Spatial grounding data
■ ■ ■ ■

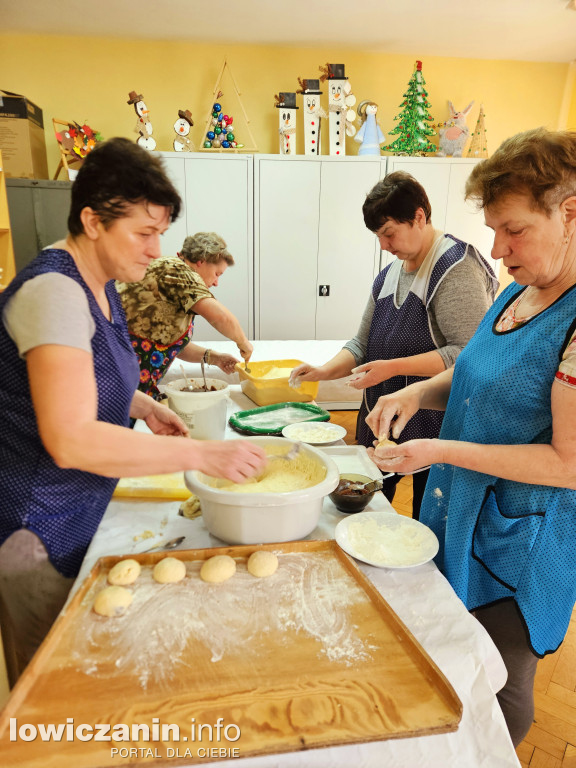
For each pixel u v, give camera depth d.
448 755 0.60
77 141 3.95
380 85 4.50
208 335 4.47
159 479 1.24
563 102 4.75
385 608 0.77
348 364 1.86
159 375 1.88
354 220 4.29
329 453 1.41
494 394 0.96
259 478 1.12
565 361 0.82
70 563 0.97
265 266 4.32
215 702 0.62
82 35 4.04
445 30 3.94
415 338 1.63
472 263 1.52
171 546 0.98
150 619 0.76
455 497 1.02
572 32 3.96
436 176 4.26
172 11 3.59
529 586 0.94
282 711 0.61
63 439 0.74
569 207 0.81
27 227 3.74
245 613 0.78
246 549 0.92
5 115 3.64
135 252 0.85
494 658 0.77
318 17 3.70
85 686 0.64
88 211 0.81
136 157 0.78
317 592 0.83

■ ■ ■ ■

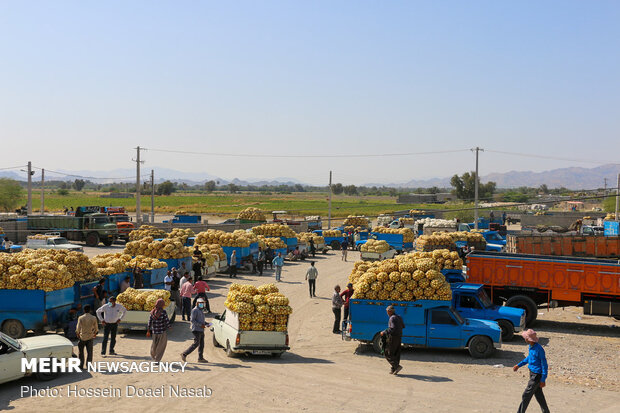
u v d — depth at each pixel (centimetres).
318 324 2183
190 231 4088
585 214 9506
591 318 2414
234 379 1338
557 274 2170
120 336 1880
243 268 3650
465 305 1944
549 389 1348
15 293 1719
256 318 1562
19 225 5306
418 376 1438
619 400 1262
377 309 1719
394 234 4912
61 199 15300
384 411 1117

■ ■ ■ ■

§ **TASK ITEM**:
Please copy the lines in the records above between the one holding "15 293 1719" and the one holding "384 411 1117", inclusive, exactly and with no other line.

§ **ANSWER TO THIS TASK**:
15 293 1719
256 318 1562
19 225 5306
418 376 1438
619 400 1262
377 309 1719
394 234 4912
61 199 15300
384 411 1117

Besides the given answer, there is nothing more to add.